Mein Auge und kein andres.

Most critics are now agreed that the immediately preceding words (vv. 23, 24) are not an introduction, as if vv. 25-27 composed the rock inscription. Job first of all wishes what he knows to be impossible, and then announces a far better thing of which he is sure. His wish runs thus:

Would then that they were written down—

my words—in a book, and engraved

with a pen of iron, and with lead

cut out for a witness in the rock.[[36]]

But whatever view we take of the prospect which gladdened the mind of Job, his remaining speeches contain no further reference to it. Henceforth his thoughts appear to dwell less on his own condition, and more on the general question of God’s moral government, and even when the former is spoken of it is without the old bitterness.

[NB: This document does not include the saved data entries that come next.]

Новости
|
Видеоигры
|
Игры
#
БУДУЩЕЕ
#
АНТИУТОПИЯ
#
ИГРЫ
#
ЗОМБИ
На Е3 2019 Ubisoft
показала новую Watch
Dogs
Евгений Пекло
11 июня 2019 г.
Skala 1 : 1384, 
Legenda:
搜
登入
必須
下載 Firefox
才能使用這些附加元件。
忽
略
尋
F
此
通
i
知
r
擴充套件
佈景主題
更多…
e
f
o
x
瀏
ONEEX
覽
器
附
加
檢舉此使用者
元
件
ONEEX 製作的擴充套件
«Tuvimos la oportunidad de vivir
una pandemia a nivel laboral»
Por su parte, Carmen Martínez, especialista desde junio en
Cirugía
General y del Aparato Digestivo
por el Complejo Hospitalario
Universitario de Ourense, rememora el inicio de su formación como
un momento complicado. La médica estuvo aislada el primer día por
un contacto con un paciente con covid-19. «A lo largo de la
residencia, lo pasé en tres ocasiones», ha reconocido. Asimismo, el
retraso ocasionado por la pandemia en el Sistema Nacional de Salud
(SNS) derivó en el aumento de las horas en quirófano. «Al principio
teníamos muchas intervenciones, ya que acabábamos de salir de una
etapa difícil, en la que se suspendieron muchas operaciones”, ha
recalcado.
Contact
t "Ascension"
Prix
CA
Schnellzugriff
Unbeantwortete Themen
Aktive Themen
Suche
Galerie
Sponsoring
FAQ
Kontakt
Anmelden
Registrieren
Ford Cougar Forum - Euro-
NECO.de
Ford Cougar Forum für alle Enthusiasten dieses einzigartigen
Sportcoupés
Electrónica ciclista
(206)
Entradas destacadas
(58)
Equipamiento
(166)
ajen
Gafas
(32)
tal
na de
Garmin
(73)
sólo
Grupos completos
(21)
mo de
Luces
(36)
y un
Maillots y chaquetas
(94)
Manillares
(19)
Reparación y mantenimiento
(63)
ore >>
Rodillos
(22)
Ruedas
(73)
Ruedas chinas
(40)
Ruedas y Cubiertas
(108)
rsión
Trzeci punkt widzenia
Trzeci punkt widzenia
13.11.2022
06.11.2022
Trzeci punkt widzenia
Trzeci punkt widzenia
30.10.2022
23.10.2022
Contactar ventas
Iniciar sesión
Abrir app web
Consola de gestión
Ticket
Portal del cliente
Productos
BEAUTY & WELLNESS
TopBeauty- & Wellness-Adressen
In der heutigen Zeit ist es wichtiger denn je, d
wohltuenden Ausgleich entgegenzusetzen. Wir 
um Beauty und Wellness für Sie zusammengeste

In his next speech, stirred up by the gross violence of Zophar, Job for the first time meets the assertions of the three friends in this cycle of argument, viz. that the wicked, at any rate, always get their deserts, and, according to Zophar, suddenly and overwhelmingly. He meets them by a direct negative, though in doing so he is as much perturbed as when he proclaimed his own innocence to God’s face. He is familiar now with the thought that the righteous are not always recompensed, but it fills him with horror to think that the Governor of the world even leaves the wicked in undeserved prosperity, as if, in the language of Eliphaz, He could not ‘judge through the thick clouds’ (xxii. 16).

Why do the wicked live on,

become old, yea, are mighty in power?